In contrast to the previous controversy caused by Angelababy when Chinese consumers questioned the appointment itself, the announcement of Zhao has resulted in criticism beyond the move—another area taking a hit is the design of Dior’s latest collection by the brand’s first female Creative Designer Maria Grazia Chiuri this time around.
Gogoboi, arguably China’s top fashion blogger who has a strong relationship with luxury brands such as Louis Vuitton, Fendi, and Givenchy, published a WeChat article on September 27 that made a joke of Dior’s S/S 2018 styles. In the post, he compared Dior’s newly millennial-inspired design to that of local Chinese womenswear brand Ayilian (阿依莲), a label that is known for its tacky and unfashionable styles among Chinese consumers.
Ayilian's brand image is in total opposition of a high-end fashion brand, not to mention a brand with which Dior would want to be associated. By the time of this publication, Gogoboi’s post was read more than 100,000 times and liked by almost 1,000 users. Many readers cheered for his bravery of calling it out.
“Brands are facing consumers who have bought luxury products over the past years. Hence, you need new product ideas to convince them to part with their money,” said Luca Solca, Head of Luxury Goods Department of the French investment company Exane BNP Paribas, who disagreed with the criticism from China.
“I think Dior is in a better position than it implies here. Maria Grazia Chiuri seems to be starting on the right foot.”
It is an industry consensus that luxury brands must innovate with new products and marketing strategies to engage with the emerging Chinese millennial generation whose purchasing power is growing with each day.
Louis Houdart, Founder and Global Director of the branding agency Creative Capital, believes Dior’s desperate millennial push comes from the brand’s pressure to keep up its high growth in China.
“Everyone has been praising Gucci these past two to three collections, but we need to remember where it is coming from.
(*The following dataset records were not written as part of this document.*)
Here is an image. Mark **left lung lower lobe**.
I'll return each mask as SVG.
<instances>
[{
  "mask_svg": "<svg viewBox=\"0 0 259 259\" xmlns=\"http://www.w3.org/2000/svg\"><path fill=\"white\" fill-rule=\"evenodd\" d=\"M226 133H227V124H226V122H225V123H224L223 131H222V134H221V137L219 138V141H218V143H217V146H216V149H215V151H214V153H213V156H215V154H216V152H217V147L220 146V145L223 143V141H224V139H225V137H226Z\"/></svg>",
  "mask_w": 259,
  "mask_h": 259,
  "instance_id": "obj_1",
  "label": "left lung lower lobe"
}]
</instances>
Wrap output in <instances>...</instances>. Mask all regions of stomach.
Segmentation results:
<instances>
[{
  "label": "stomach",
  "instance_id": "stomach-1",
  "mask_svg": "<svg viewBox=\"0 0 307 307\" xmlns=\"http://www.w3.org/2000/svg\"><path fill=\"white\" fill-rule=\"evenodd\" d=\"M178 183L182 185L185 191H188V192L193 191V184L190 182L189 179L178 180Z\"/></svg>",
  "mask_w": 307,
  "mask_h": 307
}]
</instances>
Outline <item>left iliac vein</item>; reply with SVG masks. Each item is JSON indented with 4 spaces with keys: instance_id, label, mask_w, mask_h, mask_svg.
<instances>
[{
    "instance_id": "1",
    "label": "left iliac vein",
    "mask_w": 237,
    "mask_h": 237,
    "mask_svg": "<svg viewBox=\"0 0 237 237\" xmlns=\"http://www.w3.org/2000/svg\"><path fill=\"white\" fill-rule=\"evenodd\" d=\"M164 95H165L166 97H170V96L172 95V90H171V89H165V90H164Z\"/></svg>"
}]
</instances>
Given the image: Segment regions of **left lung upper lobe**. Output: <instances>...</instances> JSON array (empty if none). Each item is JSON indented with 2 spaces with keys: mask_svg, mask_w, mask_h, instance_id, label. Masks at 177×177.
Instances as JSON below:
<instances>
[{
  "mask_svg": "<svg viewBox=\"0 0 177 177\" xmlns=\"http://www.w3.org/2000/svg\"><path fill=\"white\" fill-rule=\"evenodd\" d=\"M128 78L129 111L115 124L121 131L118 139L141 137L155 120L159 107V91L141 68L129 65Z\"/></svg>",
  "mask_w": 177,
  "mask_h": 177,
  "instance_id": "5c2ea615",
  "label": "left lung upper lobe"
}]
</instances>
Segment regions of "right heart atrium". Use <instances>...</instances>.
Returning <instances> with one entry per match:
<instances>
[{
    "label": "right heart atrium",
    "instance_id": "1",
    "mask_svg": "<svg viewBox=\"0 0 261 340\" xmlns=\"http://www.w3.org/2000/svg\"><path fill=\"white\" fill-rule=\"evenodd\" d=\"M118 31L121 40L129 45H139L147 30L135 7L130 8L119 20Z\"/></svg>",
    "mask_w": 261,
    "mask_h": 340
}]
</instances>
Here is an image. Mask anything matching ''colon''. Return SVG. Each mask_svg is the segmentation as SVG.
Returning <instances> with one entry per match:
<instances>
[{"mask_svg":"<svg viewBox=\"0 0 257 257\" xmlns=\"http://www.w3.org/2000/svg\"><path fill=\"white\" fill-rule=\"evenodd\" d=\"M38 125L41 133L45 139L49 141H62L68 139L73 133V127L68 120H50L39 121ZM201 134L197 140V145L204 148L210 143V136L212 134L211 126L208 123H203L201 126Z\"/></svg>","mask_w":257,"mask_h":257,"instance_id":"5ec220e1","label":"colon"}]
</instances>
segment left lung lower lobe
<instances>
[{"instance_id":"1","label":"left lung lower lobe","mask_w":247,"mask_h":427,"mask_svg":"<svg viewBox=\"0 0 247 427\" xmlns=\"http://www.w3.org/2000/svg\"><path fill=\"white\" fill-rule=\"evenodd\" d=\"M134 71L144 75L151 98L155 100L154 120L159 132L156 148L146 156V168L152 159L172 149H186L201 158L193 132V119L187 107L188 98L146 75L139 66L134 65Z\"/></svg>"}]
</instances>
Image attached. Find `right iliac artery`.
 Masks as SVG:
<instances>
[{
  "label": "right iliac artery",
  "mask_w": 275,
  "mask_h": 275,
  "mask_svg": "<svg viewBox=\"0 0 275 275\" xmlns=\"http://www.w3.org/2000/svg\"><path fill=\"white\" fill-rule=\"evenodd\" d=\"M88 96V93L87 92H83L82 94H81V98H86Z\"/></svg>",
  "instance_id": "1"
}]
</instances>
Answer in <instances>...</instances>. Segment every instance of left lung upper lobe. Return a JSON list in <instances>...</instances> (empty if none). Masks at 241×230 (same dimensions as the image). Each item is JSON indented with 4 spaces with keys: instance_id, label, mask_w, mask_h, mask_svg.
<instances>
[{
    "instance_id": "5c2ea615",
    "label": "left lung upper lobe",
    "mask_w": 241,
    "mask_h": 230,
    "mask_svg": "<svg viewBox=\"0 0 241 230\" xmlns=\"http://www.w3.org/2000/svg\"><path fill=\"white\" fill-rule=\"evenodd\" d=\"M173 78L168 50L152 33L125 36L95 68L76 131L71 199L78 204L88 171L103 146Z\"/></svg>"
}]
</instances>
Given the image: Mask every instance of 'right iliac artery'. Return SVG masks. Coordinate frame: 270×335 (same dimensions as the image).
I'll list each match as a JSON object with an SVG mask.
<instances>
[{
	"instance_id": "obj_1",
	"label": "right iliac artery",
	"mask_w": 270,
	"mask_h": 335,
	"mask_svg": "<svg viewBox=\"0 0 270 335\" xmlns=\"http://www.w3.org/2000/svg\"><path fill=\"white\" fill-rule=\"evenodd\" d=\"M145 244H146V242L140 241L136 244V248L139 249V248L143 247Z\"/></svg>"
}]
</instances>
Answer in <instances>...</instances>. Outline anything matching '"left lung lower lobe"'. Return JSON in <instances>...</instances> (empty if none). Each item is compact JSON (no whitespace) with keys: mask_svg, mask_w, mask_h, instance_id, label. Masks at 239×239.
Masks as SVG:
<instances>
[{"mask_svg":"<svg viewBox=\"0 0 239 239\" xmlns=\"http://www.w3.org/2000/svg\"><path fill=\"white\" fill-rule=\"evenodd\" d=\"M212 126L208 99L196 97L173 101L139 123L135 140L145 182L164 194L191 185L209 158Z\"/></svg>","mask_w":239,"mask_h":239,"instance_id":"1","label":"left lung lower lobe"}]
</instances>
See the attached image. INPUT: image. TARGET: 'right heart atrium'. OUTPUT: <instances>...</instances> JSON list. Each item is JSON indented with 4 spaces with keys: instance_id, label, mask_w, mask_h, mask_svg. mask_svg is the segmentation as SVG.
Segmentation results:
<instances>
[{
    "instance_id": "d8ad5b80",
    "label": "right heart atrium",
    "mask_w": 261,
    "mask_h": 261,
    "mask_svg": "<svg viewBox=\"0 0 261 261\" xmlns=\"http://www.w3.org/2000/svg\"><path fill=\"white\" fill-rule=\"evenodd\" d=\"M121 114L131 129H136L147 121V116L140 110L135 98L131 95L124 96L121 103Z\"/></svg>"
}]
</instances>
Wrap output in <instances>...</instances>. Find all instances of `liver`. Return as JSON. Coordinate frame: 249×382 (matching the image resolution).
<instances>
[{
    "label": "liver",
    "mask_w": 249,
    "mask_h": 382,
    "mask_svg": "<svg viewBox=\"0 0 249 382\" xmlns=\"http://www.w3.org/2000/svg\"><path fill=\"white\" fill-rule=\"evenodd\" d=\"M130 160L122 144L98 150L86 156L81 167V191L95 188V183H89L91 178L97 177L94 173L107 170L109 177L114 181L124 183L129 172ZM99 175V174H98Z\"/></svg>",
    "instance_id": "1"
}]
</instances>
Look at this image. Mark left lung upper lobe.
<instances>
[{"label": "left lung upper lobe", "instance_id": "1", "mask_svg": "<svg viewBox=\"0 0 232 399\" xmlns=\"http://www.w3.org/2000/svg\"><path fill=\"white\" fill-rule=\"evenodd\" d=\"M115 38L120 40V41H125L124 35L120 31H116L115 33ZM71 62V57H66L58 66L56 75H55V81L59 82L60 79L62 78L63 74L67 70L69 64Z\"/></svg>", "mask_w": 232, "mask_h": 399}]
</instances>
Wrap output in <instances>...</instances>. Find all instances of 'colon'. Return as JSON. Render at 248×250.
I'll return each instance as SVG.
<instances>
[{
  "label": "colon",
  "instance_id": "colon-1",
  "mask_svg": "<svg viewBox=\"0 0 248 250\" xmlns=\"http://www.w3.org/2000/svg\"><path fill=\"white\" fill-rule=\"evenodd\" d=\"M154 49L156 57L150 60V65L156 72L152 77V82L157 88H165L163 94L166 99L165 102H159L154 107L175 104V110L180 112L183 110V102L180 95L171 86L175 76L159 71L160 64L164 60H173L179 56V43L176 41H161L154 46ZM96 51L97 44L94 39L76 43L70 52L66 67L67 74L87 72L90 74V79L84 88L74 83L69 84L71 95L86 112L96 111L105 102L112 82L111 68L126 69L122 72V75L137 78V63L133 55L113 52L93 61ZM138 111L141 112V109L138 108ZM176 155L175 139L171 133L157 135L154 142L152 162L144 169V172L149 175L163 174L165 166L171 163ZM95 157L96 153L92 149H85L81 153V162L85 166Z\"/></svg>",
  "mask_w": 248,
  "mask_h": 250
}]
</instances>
Gucci has just gone through a turnaround, while for Dior, it is more about getting the music beating.”
“Growth is a must for a [luxury] brand like Dior. They are owned by a listed company, and shareholders and financial analysts need [to see] the growth – which is sometimes opposite to the value of a luxury brand that is supposed to be exclusive.”
“These same financial analysts want to see that the brand will continue to be relevant to younger consumers, and I guess this is where Zhao Liying's lots of fans aged between 15 to 24 are relevant.”
However, the millennial push is fundamentally contrary to Dior’s long-established image that is familiar to the brand’s traditional wealthy Chinese consumers. This is likely to be one main reason why young brand ambassadors like Angelababy and Zhao cannot resonate with their existing fans.
“I always think Dior is a luxury brand designed for people who are in a transition from girls to women,” wrote a WeChat user named ‘Stella Rice’ under Gogoboi’s post. “The whole millennial push just distorted its DNA.”
Furthermore, Dior represents a common problem that most luxury brands have in China, which is trying too hard to cater to the taste of Chinese youth, which leads to a loss in its true identity and compromised authenticity and essence, to some degree. During the process of executing the millennial strategy, Dior diluted its value as an elite luxury brand, making it a label littered with social media backlash that generated from dramatic marketing and branding campaigns.